An expanded, simplified, permanent R&E; credit will help keep the U.S. economy at the cutting-edge of 21st century technologies, while expanding high-tech jobs, encouraging innovation, and increasing future productivity and growth, the White House says.
President Barack Obama is calling on Congress to permanently extend the Research and Experimentation Tax Credit as part of a series of steps he outlined to reinvigorate the U.S. economy in a speech September 9 in Cleveland, Ohio. Life sciences associations have long called for making the tax credit permanent and welcomed the proposal.
Obama wants to expand the tax credit to $100 billion over the next ten years, the largest increase in the history of the credit. The credit has been extended 13 times since its creation in 1981, but was allowed to lapse since the end of last year.
Though Republicans have supported extension in the past, the contentious political environment will require a fight for it to be successful. Republicans have voted against the tax credit multiple times this year, and are now blocking legislation that would renew this credit, the White House said. “Making this provision permanent would avoid this type of outcome and give businesses the certainty they need to accelerate R&E investments to create jobs today and in the future,” it said.
Under Obama’s plan the research and experimentation credit would be increased by about 20 percent. Eligible research and experimentation would need to be performed in the United States.
The plan would simplify the calculation of the tax credit by abandoning the previous approach that the administration characterized as a “complex formula” and “outdated.” Instead, the White House proposes to increase the rate of the simpler credit to 17 percent, which it said would make it more attractive and simplify tax filing for businesses.
“An expanded, simplified, and permanent R&E credit will help keep the U.S. economy at the cutting-edge of 21st century technologies, while expanding high-tech jobs, encouraging innovation, and increasing future productivity and growth,” the White House says.
But while life sciences trade groups like the Pharmaceutical Research and Manufacturers of America, the Biotechnology Industry Organization, and the Advanced Medical Technology Association have been pushing for an R&D tax credit, venture investors who provide critical funding to life sciences companies are not boosters of the idea.
One reason venture investors aren’t excited by the proposal is that the companies they back, at least those most in need of finding funding to support R&D, don’t get any boost in the near-term because they generally don’t have tax liabilities to offset.
Another reason they don’t like it is that the administration will be looking to pay for the tax credit in part by taking it out of the hides of VCs.

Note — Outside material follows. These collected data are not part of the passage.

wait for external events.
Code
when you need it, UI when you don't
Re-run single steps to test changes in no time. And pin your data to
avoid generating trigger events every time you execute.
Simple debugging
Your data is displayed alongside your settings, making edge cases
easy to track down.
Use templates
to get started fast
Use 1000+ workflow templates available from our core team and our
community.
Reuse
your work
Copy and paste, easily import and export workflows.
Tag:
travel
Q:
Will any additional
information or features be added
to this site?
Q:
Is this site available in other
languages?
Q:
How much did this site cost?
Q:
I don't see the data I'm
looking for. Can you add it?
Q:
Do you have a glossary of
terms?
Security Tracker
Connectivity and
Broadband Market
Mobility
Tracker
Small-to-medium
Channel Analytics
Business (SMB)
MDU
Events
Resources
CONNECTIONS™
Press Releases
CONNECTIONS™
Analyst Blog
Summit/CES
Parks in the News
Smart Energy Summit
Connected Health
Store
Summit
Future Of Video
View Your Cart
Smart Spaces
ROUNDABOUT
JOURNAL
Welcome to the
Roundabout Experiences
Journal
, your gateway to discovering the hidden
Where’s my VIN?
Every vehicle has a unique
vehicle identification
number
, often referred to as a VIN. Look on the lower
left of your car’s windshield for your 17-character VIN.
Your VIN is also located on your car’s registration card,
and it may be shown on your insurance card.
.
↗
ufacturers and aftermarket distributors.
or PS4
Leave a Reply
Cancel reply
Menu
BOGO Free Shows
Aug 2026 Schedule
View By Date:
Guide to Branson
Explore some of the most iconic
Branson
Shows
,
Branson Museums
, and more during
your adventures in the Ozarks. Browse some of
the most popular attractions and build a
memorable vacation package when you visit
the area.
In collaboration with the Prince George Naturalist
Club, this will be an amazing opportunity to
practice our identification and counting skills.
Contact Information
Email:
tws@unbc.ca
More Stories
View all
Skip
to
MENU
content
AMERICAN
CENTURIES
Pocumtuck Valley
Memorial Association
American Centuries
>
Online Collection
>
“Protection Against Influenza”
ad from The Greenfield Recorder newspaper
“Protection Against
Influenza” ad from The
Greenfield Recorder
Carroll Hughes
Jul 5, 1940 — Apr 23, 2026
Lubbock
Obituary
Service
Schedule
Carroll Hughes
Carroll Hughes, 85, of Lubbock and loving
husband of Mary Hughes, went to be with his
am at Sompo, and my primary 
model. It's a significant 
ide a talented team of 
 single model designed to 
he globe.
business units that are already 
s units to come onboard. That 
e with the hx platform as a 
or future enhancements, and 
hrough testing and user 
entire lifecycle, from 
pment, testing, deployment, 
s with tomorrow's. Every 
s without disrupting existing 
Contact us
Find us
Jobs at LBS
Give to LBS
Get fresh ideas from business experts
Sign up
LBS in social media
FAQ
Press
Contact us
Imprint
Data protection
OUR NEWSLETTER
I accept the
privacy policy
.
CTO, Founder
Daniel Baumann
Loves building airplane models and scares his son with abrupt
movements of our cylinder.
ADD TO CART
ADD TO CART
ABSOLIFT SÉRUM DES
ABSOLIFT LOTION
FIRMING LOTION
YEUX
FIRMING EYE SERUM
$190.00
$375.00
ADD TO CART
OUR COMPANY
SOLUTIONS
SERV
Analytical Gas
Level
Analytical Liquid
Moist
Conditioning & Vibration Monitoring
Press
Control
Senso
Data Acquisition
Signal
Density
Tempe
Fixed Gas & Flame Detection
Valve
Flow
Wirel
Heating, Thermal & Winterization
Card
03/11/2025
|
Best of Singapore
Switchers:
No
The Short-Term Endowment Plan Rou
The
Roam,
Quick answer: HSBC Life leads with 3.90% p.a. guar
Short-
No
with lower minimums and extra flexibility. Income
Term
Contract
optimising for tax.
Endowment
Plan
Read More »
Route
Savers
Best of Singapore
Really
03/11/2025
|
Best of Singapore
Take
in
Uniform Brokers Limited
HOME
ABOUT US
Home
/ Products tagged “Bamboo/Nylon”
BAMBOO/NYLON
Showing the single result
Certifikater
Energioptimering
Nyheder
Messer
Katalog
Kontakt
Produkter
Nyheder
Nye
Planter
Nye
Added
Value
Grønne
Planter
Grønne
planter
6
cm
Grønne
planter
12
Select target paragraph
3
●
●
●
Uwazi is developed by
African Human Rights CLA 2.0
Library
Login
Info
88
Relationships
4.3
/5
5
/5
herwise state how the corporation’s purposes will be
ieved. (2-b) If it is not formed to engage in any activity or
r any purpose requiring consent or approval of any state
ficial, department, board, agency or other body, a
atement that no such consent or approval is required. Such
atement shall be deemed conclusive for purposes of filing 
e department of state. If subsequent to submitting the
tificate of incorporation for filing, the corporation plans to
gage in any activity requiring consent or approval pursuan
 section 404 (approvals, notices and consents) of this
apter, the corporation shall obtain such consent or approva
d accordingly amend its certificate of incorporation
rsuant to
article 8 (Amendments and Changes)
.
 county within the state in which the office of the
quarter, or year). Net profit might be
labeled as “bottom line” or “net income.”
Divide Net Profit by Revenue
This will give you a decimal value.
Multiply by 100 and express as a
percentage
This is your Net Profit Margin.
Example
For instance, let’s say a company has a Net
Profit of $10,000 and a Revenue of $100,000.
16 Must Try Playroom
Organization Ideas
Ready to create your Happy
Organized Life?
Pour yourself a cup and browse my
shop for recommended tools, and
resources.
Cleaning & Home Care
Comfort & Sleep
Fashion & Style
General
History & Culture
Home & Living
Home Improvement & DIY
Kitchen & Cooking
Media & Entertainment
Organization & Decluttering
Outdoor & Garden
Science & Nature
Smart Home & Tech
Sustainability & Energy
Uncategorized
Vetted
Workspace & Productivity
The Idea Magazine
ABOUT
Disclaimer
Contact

The administration said the cost of making the tax credit permanent could be offset by closing more than $300 billion in loopholes and other measures proposed in the fiscal 2011 Budget. Among those is the way so-called “carried interest” is taxed. Carried interest is the share in the profits that a venture capital firm for managing a fund has in that fund.
Carried interest has been taxed at the long term capital gains tax rate for more than 30 years. The National Venture Capital Association says that the rate serves as an important incentive for long term investment in high risk start-up companies and is not happy about congressional efforts to treat carried interest as ordinary income to, in part, pay for the R&D tax credit. “This policy would essentially double the taxes for venture capitalists — our country's job creators,” says the NCVA, “discouraging investment in new companies at a time when Congress should be doing all it can to support the start-up ecosystem.”
Burrill & Company, publisher of The Burrill Report, is a member the National Venture Capital Association.